Reputation: 4767
Let's say I have the following block of text:
Hi, here
is some text.
This is some Hi here more
And some.
I would like to highlight items with multiple words, like this:
However, I only want it to highlight the first match -- in other words the word shouldn't have a match before it (the second some
shouldn't show up). The only way I can think to do this is using a negative lookbehind, but I'm using python's regex which doesn't allow variable-length lookbehinds. How could this be done?
And yes, of course I can do something like the following:
>>> from collections import Counter;Counter('Hi, here\nis some text. \nThis is some Hi here more\nAnd some.'.split())
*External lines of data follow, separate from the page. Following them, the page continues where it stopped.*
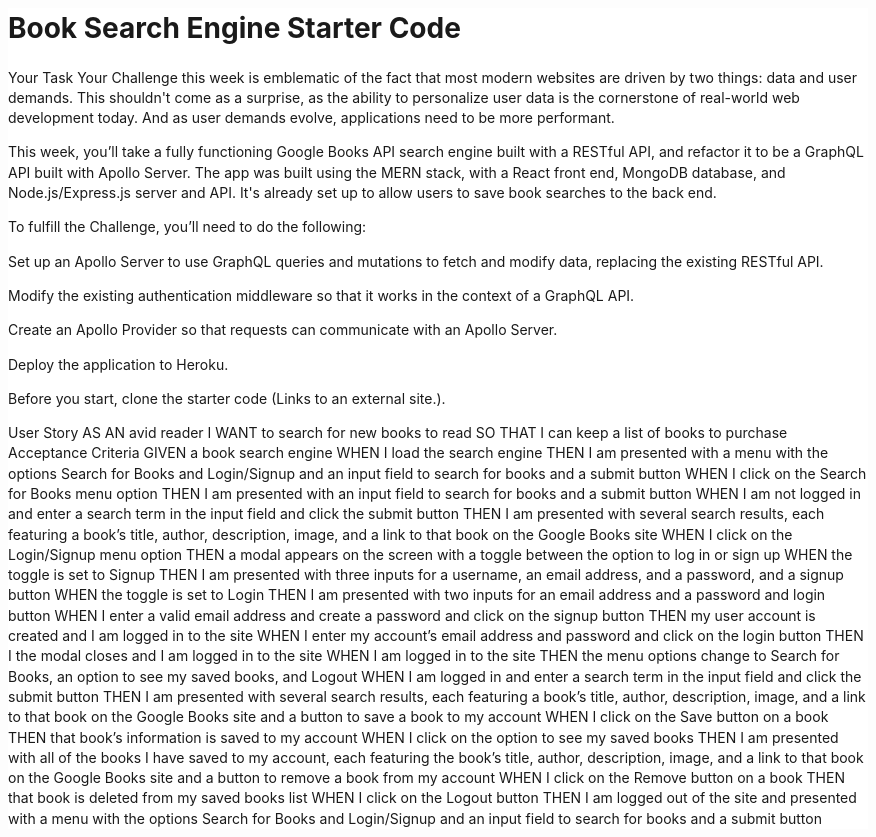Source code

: # Book Search Engine Starter Code
Your Task
Your Challenge this week is emblematic of the fact that most modern websites are driven by two things: data and user demands. This shouldn't come as a surprise, as the ability to personalize user data is the cornerstone of real-world web development today. And as user demands evolve, applications need to be more performant.

This week, you’ll take a fully functioning Google Books API search engine built with a RESTful API, and refactor it to be a GraphQL API built with Apollo Server. The app was built using the MERN stack, with a React front end, MongoDB database, and Node.js/Express.js server and API. It's already set up to allow users to save book searches to the back end.

To fulfill the Challenge, you’ll need to do the following:

Set up an Apollo Server to use GraphQL queries and mutations to fetch and modify data, replacing the existing RESTful API.

Modify the existing authentication middleware so that it works in the context of a GraphQL API.

Create an Apollo Provider so that requests can communicate with an Apollo Server.

Deploy the application to Heroku.

Before you start, clone the starter code (Links to an external site.).

User Story
AS AN avid reader
I WANT to search for new books to read
SO THAT I can keep a list of books to purchase
Acceptance Criteria
GIVEN a book search engine
WHEN I load the search engine
THEN I am presented with a menu with the options Search for Books and Login/Signup and an input field to search for books and a submit button
WHEN I click on the Search for Books menu option
THEN I am presented with an input field to search for books and a submit button
WHEN I am not logged in and enter a search term in the input field and click the submit button
THEN I am presented with several search results, each featuring a book’s title, author, description, image, and a link to that book on the Google Books site
WHEN I click on the Login/Signup menu option
THEN a modal appears on the screen with a toggle between the option to log in or sign up
WHEN the toggle is set to Signup
THEN I am presented with three inputs for a username, an email address, and a password, and a signup button
WHEN the toggle is set to Login
THEN I am presented with two inputs for an email address and a password and login button
WHEN I enter a valid email address and create a password and click on the signup button
THEN my user account is created and I am logged in to the site
WHEN I enter my account’s email address and password and click on the login button
THEN I the modal closes and I am logged in to the site
WHEN I am logged in to the site
THEN the menu options change to Search for Books, an option to see my saved books, and Logout
WHEN I am logged in and enter a search term in the input field and click the submit button
THEN I am presented with several search results, each featuring a book’s title, author, description, image, and a link to that book on the Google Books site and a button to save a book to my account
WHEN I click on the Save button on a book
THEN that book’s information is saved to my account
WHEN I click on the option to see my saved books
THEN I am presented with all of the books I have saved to my account, each featuring the book’s title, author, description, image, and a link to that book on the Google Books site and a button to remove a book from my account
WHEN I click on the Remove button on a book
THEN that book is deleted from my saved books list
WHEN I click on the Logout button
THEN I am logged out of the site and presented with a menu with the options Search for Books and Login/Signup and an input field to search for books and a submit button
Counter({'some': 2, 'is': 2, 'here': 2, 'And': 1, 'This': 1, 'text.': 1, 'some.': 1, 'Hi': 1, 'Hi,': 1, 'more': 1})
But I'm curious if it's possible to do this with a regex.
Upvotes: 3
Views: 114
Reputation: 626853
This is a task that is always better done with a combination of regex and code:
import re
text = 'Hi, here\nis some text. \nThis is some Hi here more\nAnd some.'
print( list(set(re.findall(r'\b([a-z]{2,})\b(?=.*\b\1\b)', text, re.DOTALL))) )
# => ['here', 'some', 'is']
See this Python demo.
If you have some very specific task only involving a single regex operation, you need to install the PyPi regex library (type pip install regex
or pip3 intall regex
in the terminal and hit ENTER) and use
import regex
text = r'''Hi, here
is some text.
This is some Hi here more
And some.'''
print( regex.findall(r'\b([a-z]{2,})\b(?<!\b\1\b.*\1)(?=.*\b\1\b)', text, regex.DOTALL) )
# => ['here', 'some', 'is']
See this Python demo and this ECMAScript regex demo. The (?<!\b\1\b.*\1)
lookbehind fails the match if the word captured into Group 1 appears anywhere before this match.
Note your regex does not assume there can be overlapping matches since it only matches whole words composed of two or more lowercase ASCII letters, hence, I removed the capturing group and the outer lookahead.
Upvotes: 1